Citrix is Warning Critical security flaws in NetScaler Application Delivery Controllers (ADCs) and gateways are being actively exploited by users in the real world, the company said.
- NetScaler ADC and NetScaler Gateway 13.1 before 13.1-49.13
- NetScaler ADC and NetScaler Gateway 13.0 before 13.0-91.13
- NetScaler ADC and NetScaler Gateway version 12.1 (now end of life)
- NetScaler ADC 13.1-FIPS prior to NetScaler ADC 13.1-37.159
- NetScaler ADC 12.1-FIPS prior to NetScaler ADC 12.1-55.297, and
- Before NetScaler ADC 12.1-NDcPP 12.1-55.297
The company did not provide further details about the flaws related to CVE-2023-3519, other than saying that it has seen exploitation of this flaw in “unmitigated appliances.” However, for an exploit to be successful, the device must be either a gateway (VPN virtual server, ICA proxy, CVPN, RDP proxy) or authentication and accounting (AAA) virtual server.
Alongside CVE-2023-3519, we are also addressing two other bugs.
- CVE-2023-3466 (CVSS Score: 8.3) – Improper input validation vulnerability allows reflected cross-site scripting (XSS) attacks.
- CVE-2023-3467 (CVSS Score: 8.0) – Improper privilege management vulnerability could lead to privilege escalation to root administrator (nsroot).
Wouter Rijkbost and Jorren Geurts of Resillion reported the bug. A patch has been released that addresses his three flaws in the version below.
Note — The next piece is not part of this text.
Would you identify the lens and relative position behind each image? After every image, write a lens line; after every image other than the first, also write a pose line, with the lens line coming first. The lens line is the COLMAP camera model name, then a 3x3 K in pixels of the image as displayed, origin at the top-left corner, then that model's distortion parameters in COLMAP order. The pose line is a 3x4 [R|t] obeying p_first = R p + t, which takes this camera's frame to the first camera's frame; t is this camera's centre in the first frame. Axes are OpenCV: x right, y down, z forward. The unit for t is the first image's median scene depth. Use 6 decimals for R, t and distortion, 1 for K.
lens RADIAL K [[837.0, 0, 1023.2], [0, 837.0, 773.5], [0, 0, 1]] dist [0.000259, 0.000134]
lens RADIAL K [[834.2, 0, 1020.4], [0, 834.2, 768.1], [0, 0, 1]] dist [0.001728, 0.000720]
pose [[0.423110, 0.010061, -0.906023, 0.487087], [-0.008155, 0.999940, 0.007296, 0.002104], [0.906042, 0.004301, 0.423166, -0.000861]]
- NetScaler ADC and NetScaler Gateway 13.1-49.13 and later releases
- NetScaler ADC and NetScaler Gateway 13.0-91.13 and 13.0 and later releases
- NetScaler ADC 13.1-FIPS 13.1-37.159 and later releases of 13.1-FIPS
- NetScaler ADC 12.1-FIPS 12.1-55.297 or later 12.1-FIPS releases, and
- NetScaler ADC 12.1-NDcPP 12.1-55.297 and later 12.1-NDcPP releases
NetScaler ADC and NetScaler Gateway version 12.1 customers are encouraged to upgrade their appliances to a supported version to mitigate potential threats.
Shielding Against Insider Threats: Mastering SaaS Security Posture Management
Worried about insider threats? We’ve got you covered! Join us for this webinar to explore practical strategies and proactive security secrets using SaaS Security Posture Management.
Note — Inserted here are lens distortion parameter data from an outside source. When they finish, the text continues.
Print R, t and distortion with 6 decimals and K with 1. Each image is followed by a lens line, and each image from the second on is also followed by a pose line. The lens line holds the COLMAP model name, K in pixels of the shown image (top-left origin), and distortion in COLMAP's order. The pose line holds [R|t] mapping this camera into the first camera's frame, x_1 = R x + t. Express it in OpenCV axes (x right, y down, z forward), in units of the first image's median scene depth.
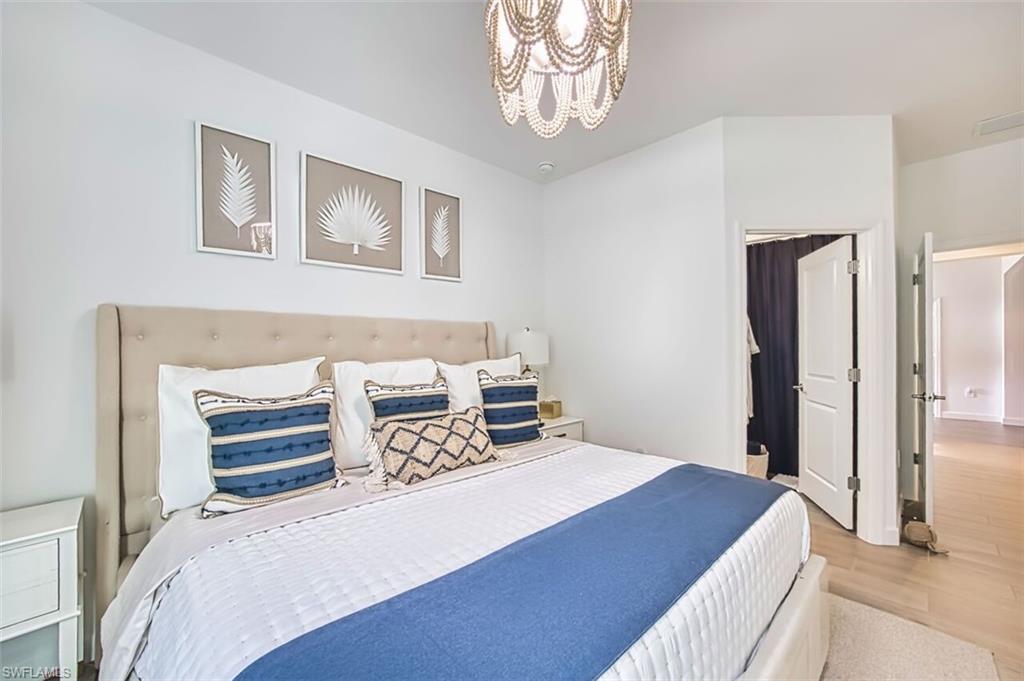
lens RADIAL K [[417.0, 0, 512.0], [0, 417.0, 340.5], [0, 0, 1]] dist [-0.000340, 0.015259]
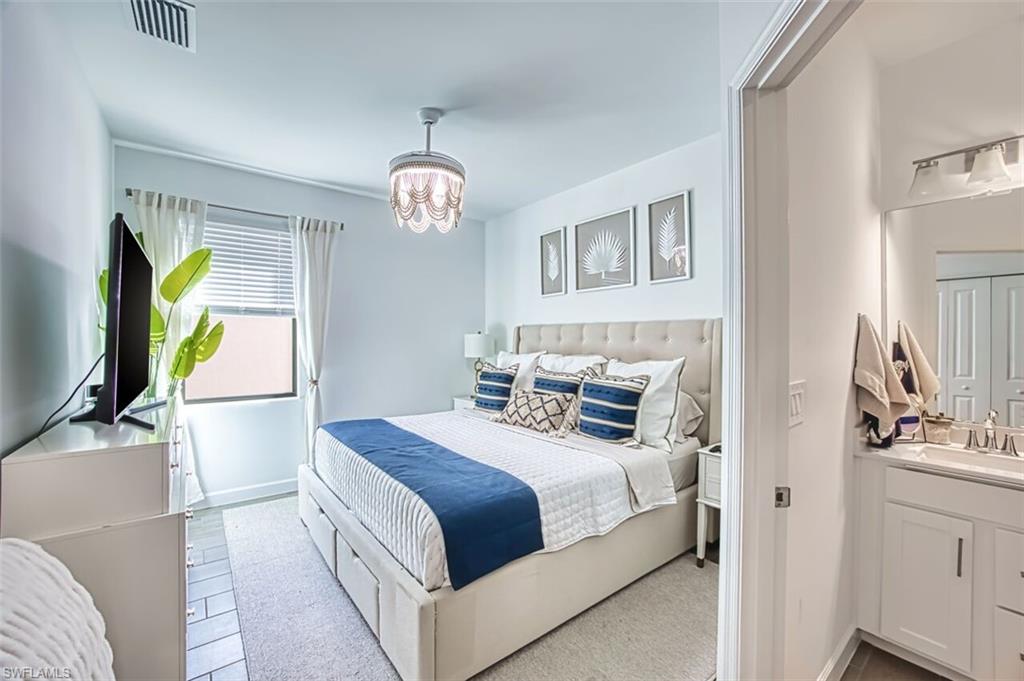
lens RADIAL K [[411.3, 0, 512.0], [0, 411.3, 340.5], [0, 0, 1]] dist [-0.045249, 0.014802]
pose [[-0.082024, 0.008059, -0.996598, 1.279149], [0.007812, 0.999942, 0.007443, -0.017115], [0.996600, -0.007175, -0.082082, 1.019269]]
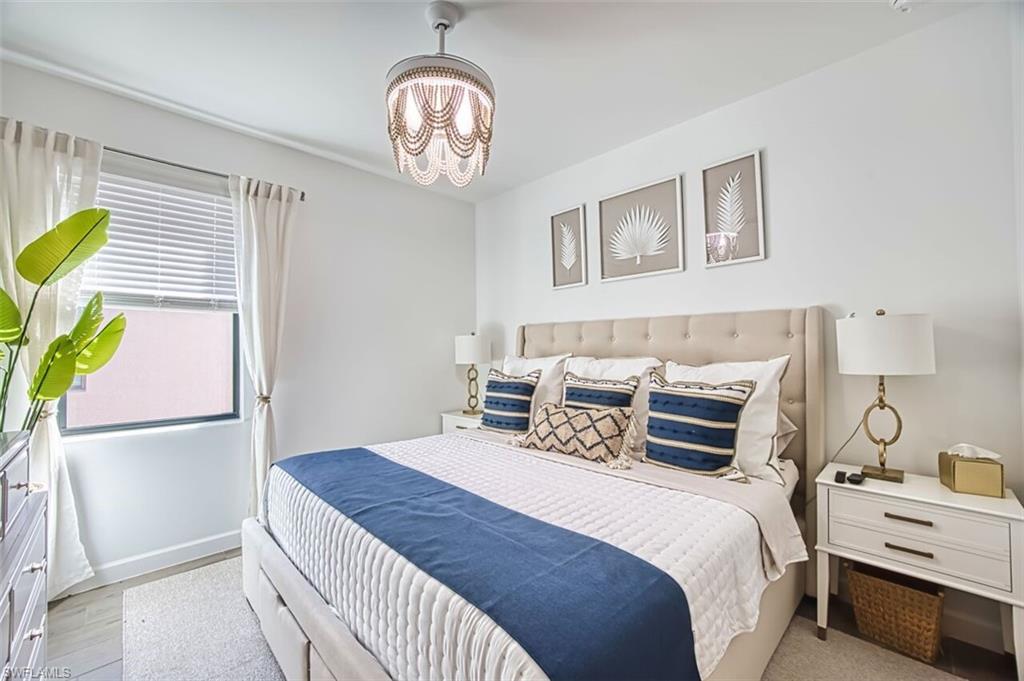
lens RADIAL K [[411.3, 0, 512.0], [0, 411.3, 340.5], [0, 0, 1]] dist [-0.045249, 0.014802]
pose [[0.025911, -0.013503, -0.999573, 0.919477], [0.017788, 0.999757, -0.013044, 0.012329], [0.999506, -0.017442, 0.026145, 0.785646]]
This development comes amid active exploitation of security flaws found in Adobe ColdFusion (CVE-2023-29298 and CVE-2023-38203) and the WooCommerce Payments WordPress plugin (CVE-2023-28121). was broken.
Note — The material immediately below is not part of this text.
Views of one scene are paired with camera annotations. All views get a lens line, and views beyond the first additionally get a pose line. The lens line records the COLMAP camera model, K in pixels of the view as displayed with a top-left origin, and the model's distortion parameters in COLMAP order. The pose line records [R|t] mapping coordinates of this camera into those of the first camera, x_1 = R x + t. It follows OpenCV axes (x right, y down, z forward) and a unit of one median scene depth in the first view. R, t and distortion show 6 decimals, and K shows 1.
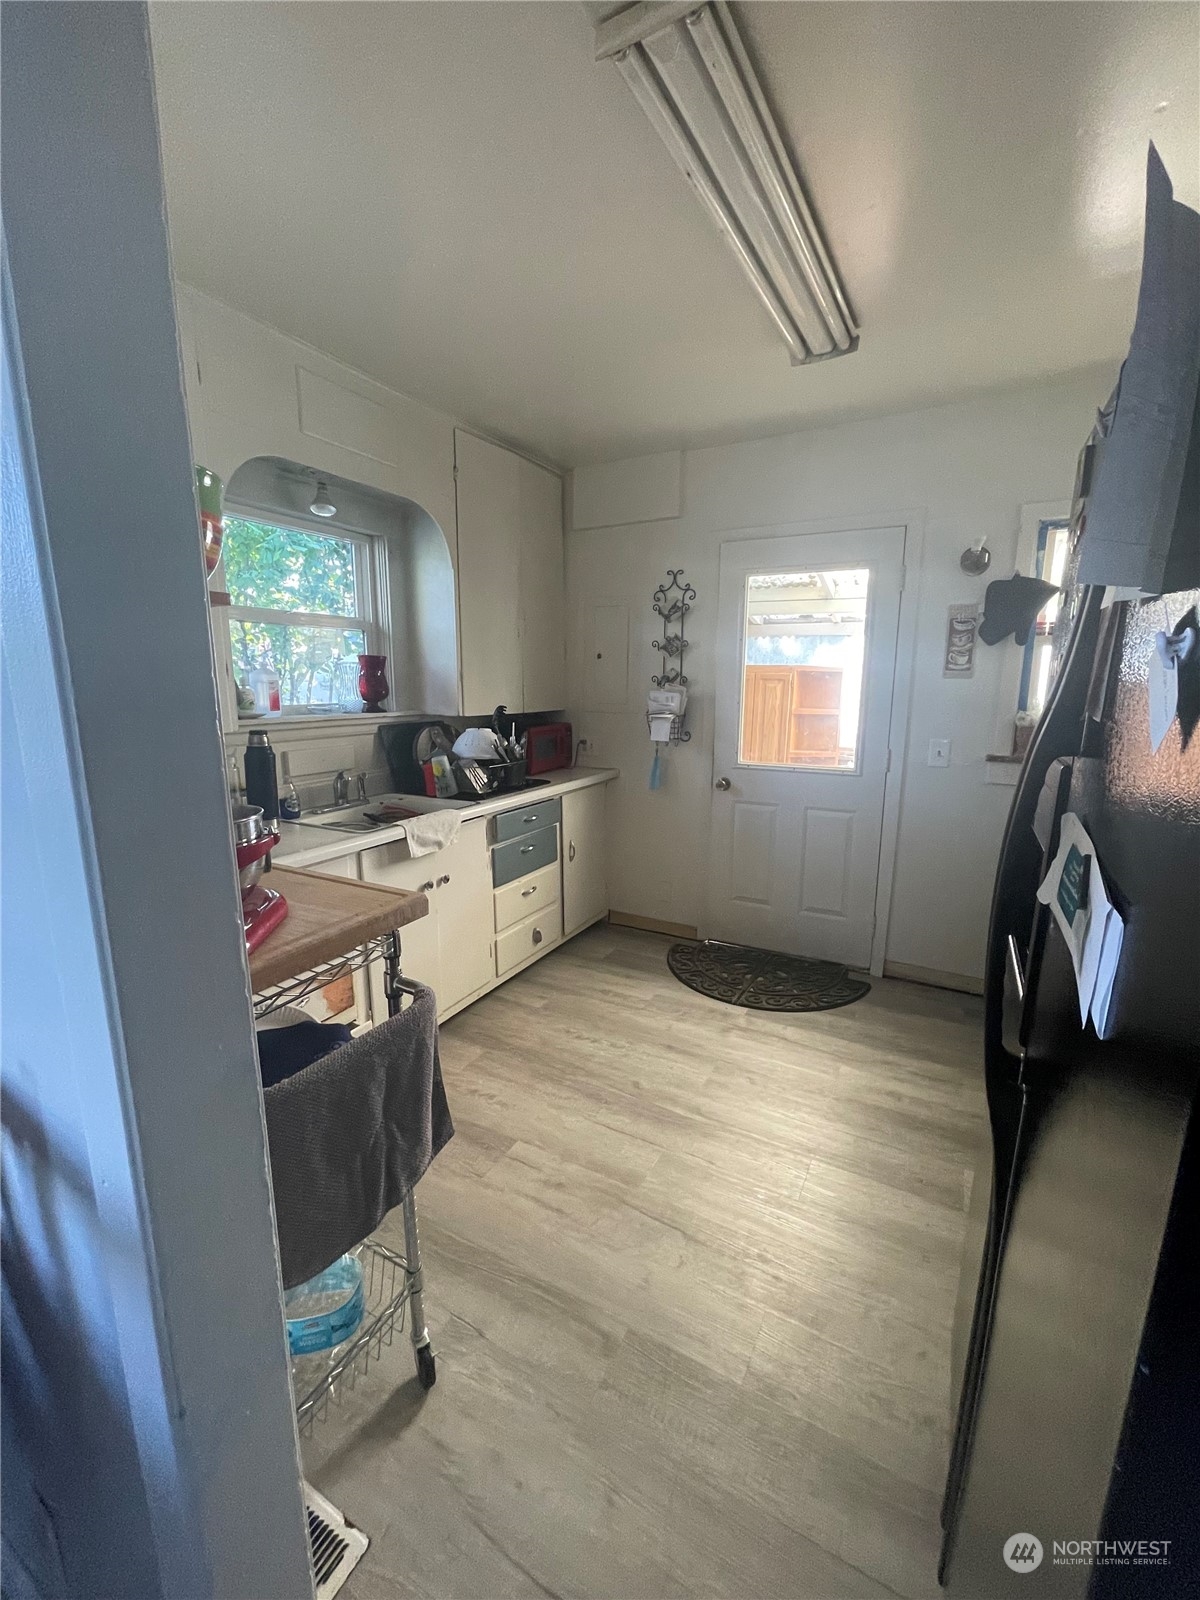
lens RADIAL K [[642.4, 0, 600.7], [0, 642.4, 804.6], [0, 0, 1]] dist [-0.000403, -0.000008]
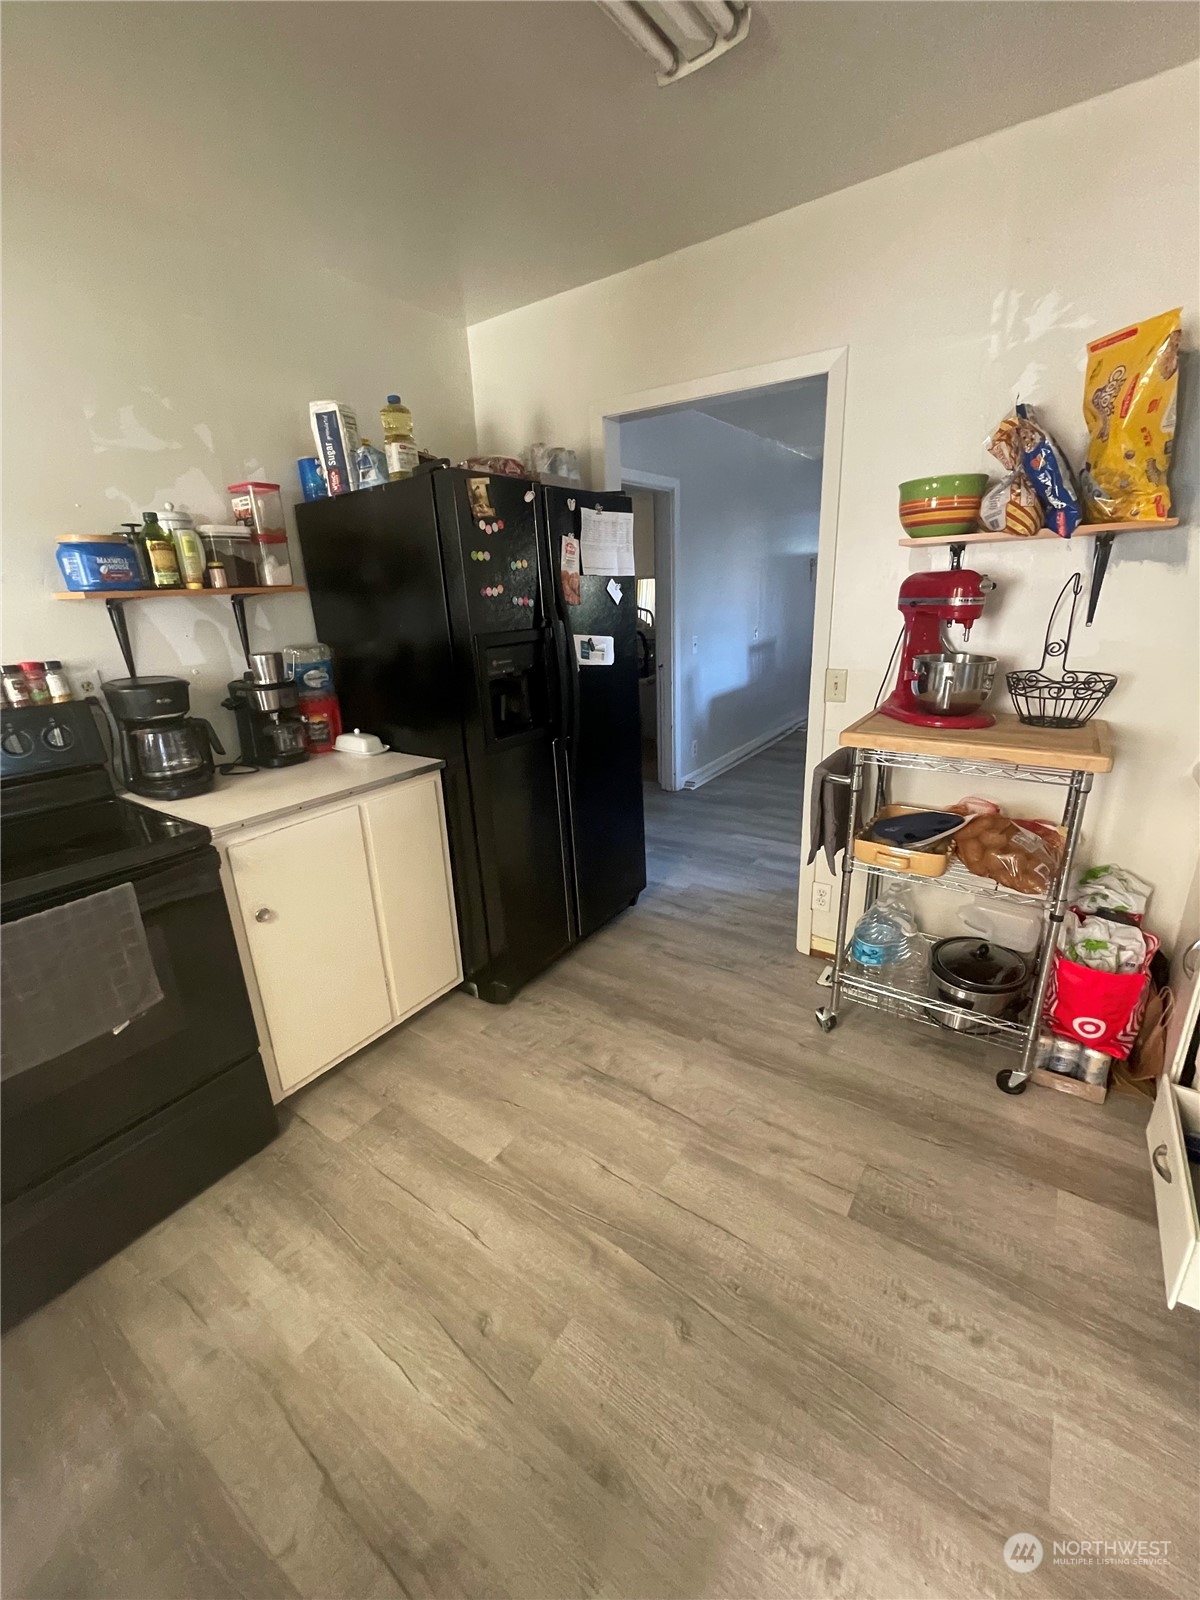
lens RADIAL K [[642.4, 0, 602.1], [0, 642.4, 800.4], [0, 0, 1]] dist [-0.000403, -0.000008]
pose [[-0.993992, 0.007866, 0.109167, 0.076660], [0.061129, 0.867251, 0.494104, -0.312138], [-0.090789, 0.497809, -0.862522, 1.536871]]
Neglecting security flaws in WordPress plugins opens the door to full compromise, allowing attackers to reuse compromised WordPress sites for other malicious activities.
Last month, eSentire announced that “ nitrogen A compromised WordPress site is used to host a malicious ISO image file that, when launched, can connect to remote servers to retrieve additional payloads such as Python scripts and Cobalt Strike. A malicious DLL file is deployed.